* Article:
*****

Election Missiles: Cuba and US votes

Autumn 2020

Jon Rosebank writes on the impact of the 1962 mid-term US elections on the Kennedy’s Cuba policy that year

Customers in the electronics section of a department store watch as JFK addresses the nation, 22 October 1962

Customers in the electronics section of a department store watch as JFK addresses the nation, 22 October 1962

 

“Such… are ‘traditions’ in the United States that in the course of election struggle they forget, carried away by passions, about common sense and begin playing with fire, competing in saying more and louder absurd things.”

So said Nikita Khrushchev on 28 September 1962. He wouldn’t be your obvious choice for a commentator on US politics. But others have said the same. In 1978, academic statistician Edward Tufte showed that during election campaigns, US politicians consistently puffed policies to win votes they then rejected or regretted once in office.

US policy towards Cuba has been particularly vulnerable during electoral cycles and especially after the end of the Cold War. In 1992 Bush Sr signed the Cuban Democracy Act which clamped down on trade with Cuba. In 1994 Clinton further toughened up travel restrictions and in 1996 passed the notorious Helms-Burton Act, which extended the illegal American blockade to foreign firms. In 2002 Under Secretary of State John Bolton added Cuba to the so-called “axis of evil”, and in 2004 Bush Jr tightened restrictions on family visits and money transfers still further. These were all US election years.

*****

* Data listing:
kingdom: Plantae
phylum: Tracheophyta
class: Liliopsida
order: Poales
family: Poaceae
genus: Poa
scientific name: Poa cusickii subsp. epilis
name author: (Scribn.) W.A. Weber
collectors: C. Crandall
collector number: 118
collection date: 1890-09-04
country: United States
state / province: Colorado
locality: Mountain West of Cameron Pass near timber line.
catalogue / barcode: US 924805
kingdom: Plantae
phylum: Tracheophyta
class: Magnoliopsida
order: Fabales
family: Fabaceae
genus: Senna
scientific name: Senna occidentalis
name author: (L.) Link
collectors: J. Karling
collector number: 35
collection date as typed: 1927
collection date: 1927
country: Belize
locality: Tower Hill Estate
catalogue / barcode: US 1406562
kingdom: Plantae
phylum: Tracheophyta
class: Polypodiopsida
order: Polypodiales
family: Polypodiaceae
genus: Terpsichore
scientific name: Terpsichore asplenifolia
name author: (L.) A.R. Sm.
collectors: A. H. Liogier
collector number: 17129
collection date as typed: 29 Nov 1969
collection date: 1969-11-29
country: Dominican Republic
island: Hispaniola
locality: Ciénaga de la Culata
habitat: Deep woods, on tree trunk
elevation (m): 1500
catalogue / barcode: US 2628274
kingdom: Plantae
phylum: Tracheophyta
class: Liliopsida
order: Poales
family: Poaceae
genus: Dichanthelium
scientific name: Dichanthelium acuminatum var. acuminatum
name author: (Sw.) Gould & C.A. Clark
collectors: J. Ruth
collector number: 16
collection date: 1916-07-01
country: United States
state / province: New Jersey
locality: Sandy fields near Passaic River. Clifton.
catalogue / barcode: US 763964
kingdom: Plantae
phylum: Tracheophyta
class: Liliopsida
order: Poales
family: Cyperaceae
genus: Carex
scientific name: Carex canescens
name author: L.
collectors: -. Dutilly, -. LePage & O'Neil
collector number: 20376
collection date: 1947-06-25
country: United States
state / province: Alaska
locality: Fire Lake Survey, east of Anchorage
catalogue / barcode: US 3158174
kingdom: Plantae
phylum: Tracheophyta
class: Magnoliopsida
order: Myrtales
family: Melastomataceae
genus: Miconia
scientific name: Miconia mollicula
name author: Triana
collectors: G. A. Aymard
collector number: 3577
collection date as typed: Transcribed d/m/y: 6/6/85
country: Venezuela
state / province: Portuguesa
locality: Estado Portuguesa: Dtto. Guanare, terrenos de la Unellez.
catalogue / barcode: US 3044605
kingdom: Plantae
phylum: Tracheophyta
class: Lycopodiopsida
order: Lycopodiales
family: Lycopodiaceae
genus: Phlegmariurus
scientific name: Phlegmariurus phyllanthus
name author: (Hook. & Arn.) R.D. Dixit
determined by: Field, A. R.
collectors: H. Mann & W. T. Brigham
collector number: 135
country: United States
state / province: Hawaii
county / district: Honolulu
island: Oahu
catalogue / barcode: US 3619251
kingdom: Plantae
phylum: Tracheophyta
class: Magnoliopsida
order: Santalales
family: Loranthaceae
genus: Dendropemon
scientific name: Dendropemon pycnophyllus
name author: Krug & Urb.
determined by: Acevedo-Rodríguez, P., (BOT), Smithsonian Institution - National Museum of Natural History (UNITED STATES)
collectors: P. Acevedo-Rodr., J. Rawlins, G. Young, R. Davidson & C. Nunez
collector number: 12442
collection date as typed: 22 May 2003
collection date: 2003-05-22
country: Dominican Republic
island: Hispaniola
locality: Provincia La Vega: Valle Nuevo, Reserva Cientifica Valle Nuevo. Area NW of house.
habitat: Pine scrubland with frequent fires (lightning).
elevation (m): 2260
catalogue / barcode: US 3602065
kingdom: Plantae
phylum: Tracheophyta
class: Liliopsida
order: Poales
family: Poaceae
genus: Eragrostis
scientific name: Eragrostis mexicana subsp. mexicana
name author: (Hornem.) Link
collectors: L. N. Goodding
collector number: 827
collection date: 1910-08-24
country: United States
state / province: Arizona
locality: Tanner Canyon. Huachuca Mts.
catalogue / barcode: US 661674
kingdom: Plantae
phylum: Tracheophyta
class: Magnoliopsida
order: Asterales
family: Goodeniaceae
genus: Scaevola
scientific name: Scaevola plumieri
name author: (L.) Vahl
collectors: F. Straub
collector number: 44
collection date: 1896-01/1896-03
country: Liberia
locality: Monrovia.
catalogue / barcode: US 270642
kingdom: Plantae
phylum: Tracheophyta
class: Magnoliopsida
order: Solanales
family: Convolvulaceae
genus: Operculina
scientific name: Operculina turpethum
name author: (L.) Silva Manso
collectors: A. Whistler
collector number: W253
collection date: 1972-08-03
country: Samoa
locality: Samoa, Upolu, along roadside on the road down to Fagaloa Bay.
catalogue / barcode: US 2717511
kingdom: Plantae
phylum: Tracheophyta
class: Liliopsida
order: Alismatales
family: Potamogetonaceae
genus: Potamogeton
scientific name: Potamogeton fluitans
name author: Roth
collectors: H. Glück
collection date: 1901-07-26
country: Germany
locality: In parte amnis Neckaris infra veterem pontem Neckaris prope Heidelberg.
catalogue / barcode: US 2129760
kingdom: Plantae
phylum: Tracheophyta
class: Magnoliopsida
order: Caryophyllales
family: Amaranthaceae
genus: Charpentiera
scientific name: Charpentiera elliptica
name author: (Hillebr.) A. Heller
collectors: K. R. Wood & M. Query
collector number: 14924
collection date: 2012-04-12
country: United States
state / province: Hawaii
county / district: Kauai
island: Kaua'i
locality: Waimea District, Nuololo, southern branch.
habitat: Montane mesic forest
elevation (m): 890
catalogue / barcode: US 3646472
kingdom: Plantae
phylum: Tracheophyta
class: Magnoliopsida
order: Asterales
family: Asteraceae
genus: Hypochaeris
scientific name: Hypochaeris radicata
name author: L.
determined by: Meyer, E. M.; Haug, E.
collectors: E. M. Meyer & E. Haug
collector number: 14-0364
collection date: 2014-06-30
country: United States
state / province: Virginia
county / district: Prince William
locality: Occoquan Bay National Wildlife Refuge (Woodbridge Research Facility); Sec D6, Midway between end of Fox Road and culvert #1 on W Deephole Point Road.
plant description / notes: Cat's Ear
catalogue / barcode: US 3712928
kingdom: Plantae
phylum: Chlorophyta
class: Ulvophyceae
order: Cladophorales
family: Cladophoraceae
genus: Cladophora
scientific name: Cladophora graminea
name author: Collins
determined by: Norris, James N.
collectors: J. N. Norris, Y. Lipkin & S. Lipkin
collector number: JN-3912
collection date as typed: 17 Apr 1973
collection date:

*****

* Task instructions:
a) According to the article, on what date did Nikita Khrushchev make his remark about US election campaigns?
b) Write out the passage of the article beginning with the words "US policy towards" and ending after "US election years.".
The material has no connection to the article.

* Final answers:
a) 28 September 1962.

b)
US policy towards Cuba has been particularly vulnerable during electoral cycles and especially after the end of the Cold War. In 1992 Bush Sr signed the Cuban Democracy Act which clamped down on trade with Cuba. In 1994 Clinton further toughened up travel restrictions and in 1996 passed the notorious Helms-Burton Act, which extended the illegal American blockade to foreign firms. In 2002 Under Secretary of State John Bolton added Cuba to the so-called “axis of evil”, and in 2004 Bush Jr tightened restrictions on family visits and money transfers still further. These were all US election years.